Can you reproduce every line of text in the material below word for word, leaving the pictures out of your answer?

++++ Given entries ++++

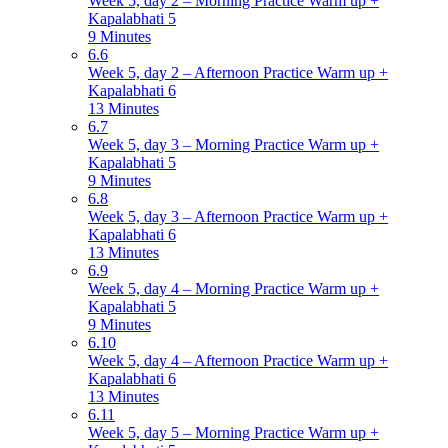
Week 5, day 2 – Morning Practice Warm up +
Kapalabhati 5
9 Minutes
6.6
Week 5, day 2 – Afternoon Practice Warm up +
Kapalabhati 6
13 Minutes
6.7
Week 5, day 3 – Morning Practice Warm up +
Kapalabhati 5
9 Minutes
6.8
Week 5, day 3 – Afternoon Practice Warm up +
Kapalabhati 6
13 Minutes
6.9
Week 5, day 4 – Morning Practice Warm up +
Kapalabhati 5
9 Minutes
6.10
Week 5, day 4 – Afternoon Practice Warm up +
Kapalabhati 6
13 Minutes
6.11
Week 5, day 5 – Morning Practice Warm up +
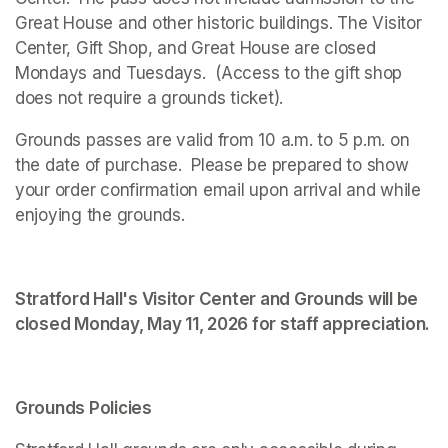
Great House and other historic buildings. The Visitor 
Center, Gift Shop, and Great House are closed 
Mondays and Tuesdays.  (Access to the gift shop 
does not require a grounds ticket).
Grounds passes are valid from 10 a.m. to 5 p.m. on 
the date of purchase.  Please be prepared to show 
your order confirmation email upon arrival and while 
enjoying the grounds. 
Stratford Hall's Visitor Center and Grounds will be 
closed Monday, May 11, 2026 for staff appreciation.
Grounds Policies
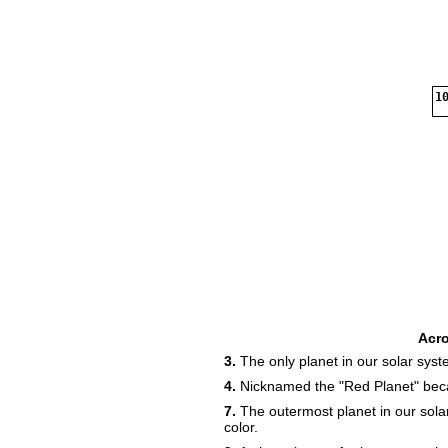
10
Acr
3.
The only planet in our solar syste
4.
Nicknamed the "Red Planet" because
7.
The outermost planet in our sola
color.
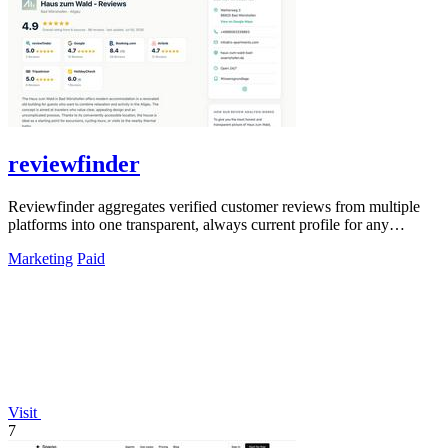
reviewfinder
Reviewfinder aggregates verified customer reviews from multiple
platforms into one transparent, always current profile for any
product or company.
Marketing
Paid
Visit
7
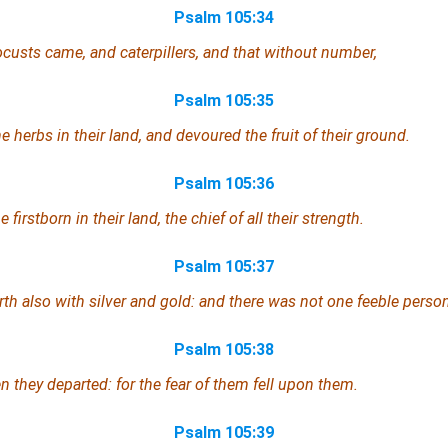
Psalm 105:34
ocusts came, and caterpillers, and that without number,
Psalm 105:35
he herbs in their land, and devoured the fruit of their ground.
Psalm 105:36
 firstborn in their land, the chief of all their strength.
Psalm 105:37
th also with silver and gold: and
there was
not one feeble
perso
Psalm 105:38
 they departed: for the fear of them fell upon them.
Psalm 105:39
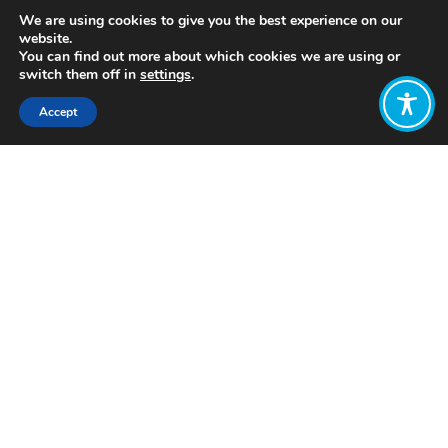
We are using cookies to give you the best experience on our
website.
You can find out more about which cookies we are using or
switch them off in
settings
.
Accept
Share:
https://www.equalitytrust.org.uk/resource/better-
or-worse
Click to access
Want to join
the discussion?
Let us know what
you would like
to write about!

++++

__Answer for this exercise__
Week 5, day 2 – Morning Practice Warm up +
Kapalabhati 5
9 Minutes
6.6
Week 5, day 2 – Afternoon Practice Warm up +
Kapalabhati 6
13 Minutes
6.7
Week 5, day 3 – Morning Practice Warm up +
Kapalabhati 5
9 Minutes
6.8
Week 5, day 3 – Afternoon Practice Warm up +
Kapalabhati 6
13 Minutes
6.9
Week 5, day 4 – Morning Practice Warm up +
Kapalabhati 5
9 Minutes
6.10
Week 5, day 4 – Afternoon Practice Warm up +
Kapalabhati 6
13 Minutes
6.11
Week 5, day 5 – Morning Practice Warm up +
Great House and other historic buildings. The Visitor 
Center, Gift Shop, and Great House are closed 
Mondays and Tuesdays.  (Access to the gift shop 
does not require a grounds ticket).
Grounds passes are valid from 10 a.m. to 5 p.m. on 
the date of purchase.  Please be prepared to show 
your order confirmation email upon arrival and while 
enjoying the grounds. 
Stratford Hall's Visitor Center and Grounds will be 
closed Monday, May 11, 2026 for staff appreciation.
Grounds Policies
10
Acr
3.
The only planet in our solar syste
4.
Nicknamed the "Red Planet" because
7.
The outermost planet in our sola
color.
reviewfinder
Reviewfinder aggregates verified customer reviews from multiple
platforms into one transparent, always current profile for any
product or company.
Marketing
Paid
Visit
7
Psalm 105:34
ocusts came, and caterpillers, and that without number,
Psalm 105:35
he herbs in their land, and devoured the fruit of their ground.
Psalm 105:36
 firstborn in their land, the chief of all their strength.
Psalm 105:37
th also with silver and gold: and
there was
not one feeble
perso
Psalm 105:38
 they departed: for the fear of them fell upon them.
Psalm 105:39
We are using cookies to give you the best experience on our
website.
You can find out more about which cookies we are using or
switch them off in
settings
.
Accept
Share:
https://www.equalitytrust.org.uk/resource/better-
or-worse
Click to access
Want to join
the discussion?
Let us know what
you would like
to write about!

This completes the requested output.